▸ Instructions for the task:
Rewrite the lines from the line with "您希望藉由分享自己參與的開源專案程式碼迭代歷程，吸引更多不知如何入門的潛在貢獻者加入 F/OSS 的行列？" to the line with "歡迎您來投稿「帶您讀源碼」議程，分享以下的主題：", swapping "議程" for "專題" and keeping everything else the same.

******************************

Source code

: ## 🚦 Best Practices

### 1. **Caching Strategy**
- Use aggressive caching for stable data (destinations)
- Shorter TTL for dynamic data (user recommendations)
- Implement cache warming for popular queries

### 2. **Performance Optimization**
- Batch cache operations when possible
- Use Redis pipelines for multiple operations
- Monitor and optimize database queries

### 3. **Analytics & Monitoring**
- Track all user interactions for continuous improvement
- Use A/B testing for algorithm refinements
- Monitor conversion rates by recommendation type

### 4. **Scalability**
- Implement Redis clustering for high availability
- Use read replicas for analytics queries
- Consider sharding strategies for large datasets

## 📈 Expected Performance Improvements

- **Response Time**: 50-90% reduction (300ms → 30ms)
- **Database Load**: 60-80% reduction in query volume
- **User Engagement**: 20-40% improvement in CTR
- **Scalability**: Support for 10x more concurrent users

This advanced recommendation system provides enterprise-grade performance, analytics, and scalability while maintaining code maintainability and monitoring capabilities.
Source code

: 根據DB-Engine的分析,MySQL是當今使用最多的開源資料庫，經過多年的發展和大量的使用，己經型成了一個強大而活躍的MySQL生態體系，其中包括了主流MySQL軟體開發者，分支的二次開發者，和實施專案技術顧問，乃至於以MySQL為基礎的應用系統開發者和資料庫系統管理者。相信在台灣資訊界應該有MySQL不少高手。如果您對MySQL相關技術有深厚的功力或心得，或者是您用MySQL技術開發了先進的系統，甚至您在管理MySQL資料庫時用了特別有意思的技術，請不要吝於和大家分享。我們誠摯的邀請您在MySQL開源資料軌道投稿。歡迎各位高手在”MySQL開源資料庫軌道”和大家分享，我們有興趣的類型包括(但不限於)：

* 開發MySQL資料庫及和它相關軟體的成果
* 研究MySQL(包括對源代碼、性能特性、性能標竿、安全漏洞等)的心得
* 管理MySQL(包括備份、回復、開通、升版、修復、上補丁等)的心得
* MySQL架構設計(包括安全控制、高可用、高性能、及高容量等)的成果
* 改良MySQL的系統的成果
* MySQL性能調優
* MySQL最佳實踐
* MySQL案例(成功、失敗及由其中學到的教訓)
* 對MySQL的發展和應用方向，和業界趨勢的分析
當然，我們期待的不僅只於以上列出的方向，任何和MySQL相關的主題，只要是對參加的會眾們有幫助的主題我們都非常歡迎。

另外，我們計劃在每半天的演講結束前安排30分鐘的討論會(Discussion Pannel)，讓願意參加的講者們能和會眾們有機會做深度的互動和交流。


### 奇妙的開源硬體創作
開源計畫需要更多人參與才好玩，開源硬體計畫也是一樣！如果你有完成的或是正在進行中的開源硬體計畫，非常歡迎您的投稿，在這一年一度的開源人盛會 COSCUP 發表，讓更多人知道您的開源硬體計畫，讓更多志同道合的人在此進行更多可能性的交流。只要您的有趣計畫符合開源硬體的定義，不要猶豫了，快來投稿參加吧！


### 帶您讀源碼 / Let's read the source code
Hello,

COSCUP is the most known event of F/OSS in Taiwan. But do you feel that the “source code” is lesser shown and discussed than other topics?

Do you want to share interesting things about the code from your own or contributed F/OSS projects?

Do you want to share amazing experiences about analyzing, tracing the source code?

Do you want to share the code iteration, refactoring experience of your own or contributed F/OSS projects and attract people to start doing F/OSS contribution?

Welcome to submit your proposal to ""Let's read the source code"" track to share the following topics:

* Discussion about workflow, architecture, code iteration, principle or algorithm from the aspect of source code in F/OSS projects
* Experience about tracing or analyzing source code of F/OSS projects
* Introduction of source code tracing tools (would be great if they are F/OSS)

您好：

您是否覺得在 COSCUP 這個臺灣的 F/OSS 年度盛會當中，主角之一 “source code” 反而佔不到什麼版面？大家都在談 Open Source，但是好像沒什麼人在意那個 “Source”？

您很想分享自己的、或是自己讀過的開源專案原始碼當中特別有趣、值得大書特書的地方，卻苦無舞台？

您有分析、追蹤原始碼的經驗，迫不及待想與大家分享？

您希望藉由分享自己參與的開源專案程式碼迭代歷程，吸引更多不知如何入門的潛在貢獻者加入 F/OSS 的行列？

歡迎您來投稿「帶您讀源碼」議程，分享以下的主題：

******************************

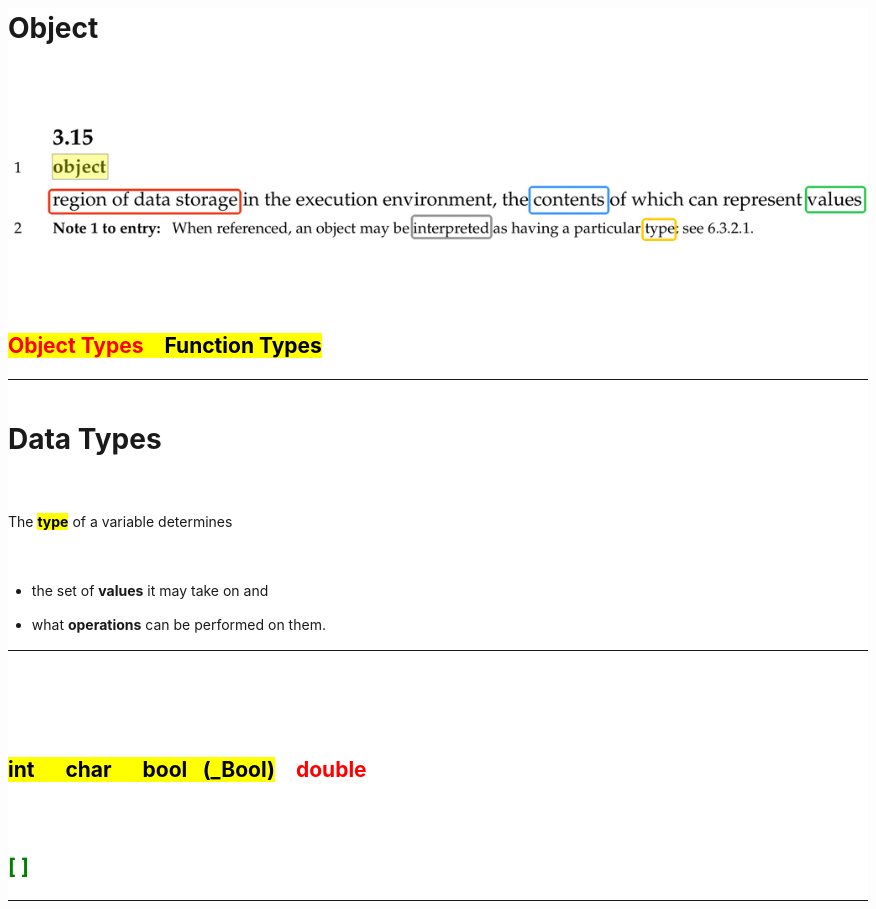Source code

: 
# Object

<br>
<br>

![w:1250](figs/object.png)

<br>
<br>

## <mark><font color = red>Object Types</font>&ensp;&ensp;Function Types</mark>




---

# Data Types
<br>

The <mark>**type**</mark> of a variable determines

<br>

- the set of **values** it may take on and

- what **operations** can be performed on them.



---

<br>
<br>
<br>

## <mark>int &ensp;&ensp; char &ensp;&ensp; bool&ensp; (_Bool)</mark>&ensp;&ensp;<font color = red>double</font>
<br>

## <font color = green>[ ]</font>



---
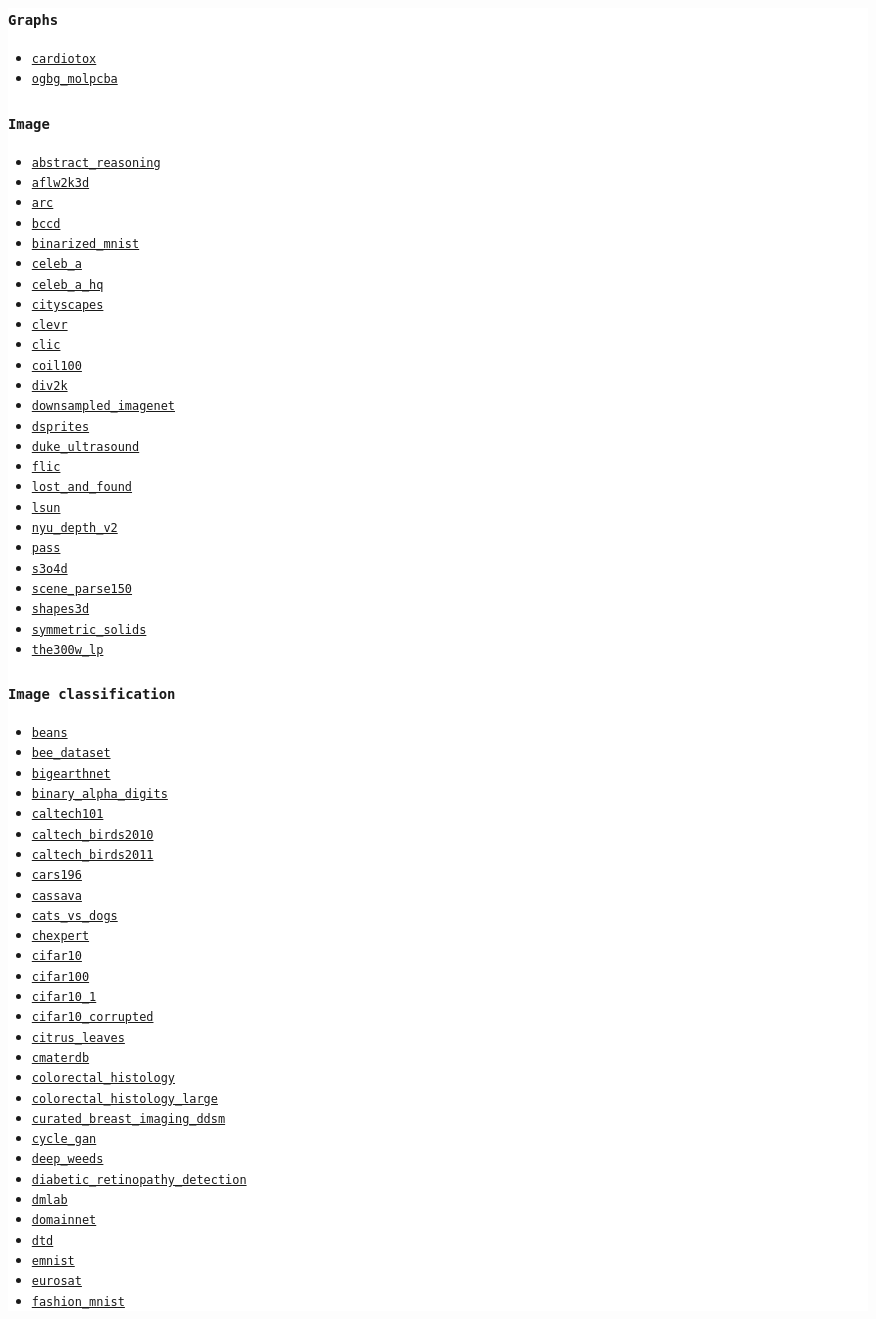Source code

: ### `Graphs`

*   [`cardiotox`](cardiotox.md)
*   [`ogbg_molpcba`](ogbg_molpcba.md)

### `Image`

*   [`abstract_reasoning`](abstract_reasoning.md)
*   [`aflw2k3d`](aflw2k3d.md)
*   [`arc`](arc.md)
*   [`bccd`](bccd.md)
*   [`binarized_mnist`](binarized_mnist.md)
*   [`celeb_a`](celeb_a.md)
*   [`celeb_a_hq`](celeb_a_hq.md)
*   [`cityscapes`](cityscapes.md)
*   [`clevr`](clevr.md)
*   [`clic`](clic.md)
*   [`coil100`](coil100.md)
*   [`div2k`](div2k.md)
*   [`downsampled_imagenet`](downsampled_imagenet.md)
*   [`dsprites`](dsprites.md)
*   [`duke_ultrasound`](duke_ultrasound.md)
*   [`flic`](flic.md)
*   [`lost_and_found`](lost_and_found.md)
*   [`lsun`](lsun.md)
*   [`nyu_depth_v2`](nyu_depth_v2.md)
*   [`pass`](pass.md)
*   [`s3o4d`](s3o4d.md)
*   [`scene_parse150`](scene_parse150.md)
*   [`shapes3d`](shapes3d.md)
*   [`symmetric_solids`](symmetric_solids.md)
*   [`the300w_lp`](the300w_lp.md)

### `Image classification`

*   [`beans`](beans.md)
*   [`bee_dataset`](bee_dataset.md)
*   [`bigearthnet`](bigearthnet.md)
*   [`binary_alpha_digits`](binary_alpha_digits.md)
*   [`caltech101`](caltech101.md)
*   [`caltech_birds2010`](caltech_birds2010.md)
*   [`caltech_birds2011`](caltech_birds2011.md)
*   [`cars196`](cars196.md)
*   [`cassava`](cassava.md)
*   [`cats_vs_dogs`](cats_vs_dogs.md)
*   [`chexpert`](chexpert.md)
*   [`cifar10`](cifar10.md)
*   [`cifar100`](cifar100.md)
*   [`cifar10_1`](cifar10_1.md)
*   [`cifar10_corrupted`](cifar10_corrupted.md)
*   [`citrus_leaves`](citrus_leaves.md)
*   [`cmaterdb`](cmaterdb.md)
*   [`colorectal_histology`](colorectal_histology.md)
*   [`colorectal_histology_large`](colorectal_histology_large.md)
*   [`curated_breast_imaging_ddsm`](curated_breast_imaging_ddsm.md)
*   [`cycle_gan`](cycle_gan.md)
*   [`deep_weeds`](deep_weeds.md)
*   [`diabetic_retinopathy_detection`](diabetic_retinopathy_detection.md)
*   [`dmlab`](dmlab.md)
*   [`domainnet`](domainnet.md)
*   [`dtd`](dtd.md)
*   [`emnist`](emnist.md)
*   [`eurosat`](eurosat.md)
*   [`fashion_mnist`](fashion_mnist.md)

******************************

▸ Response box:
您希望藉由分享自己參與的開源專案程式碼迭代歷程，吸引更多不知如何入門的潛在貢獻者加入 F/OSS 的行列？

歡迎您來投稿「帶您讀源碼」專題，分享以下的主題：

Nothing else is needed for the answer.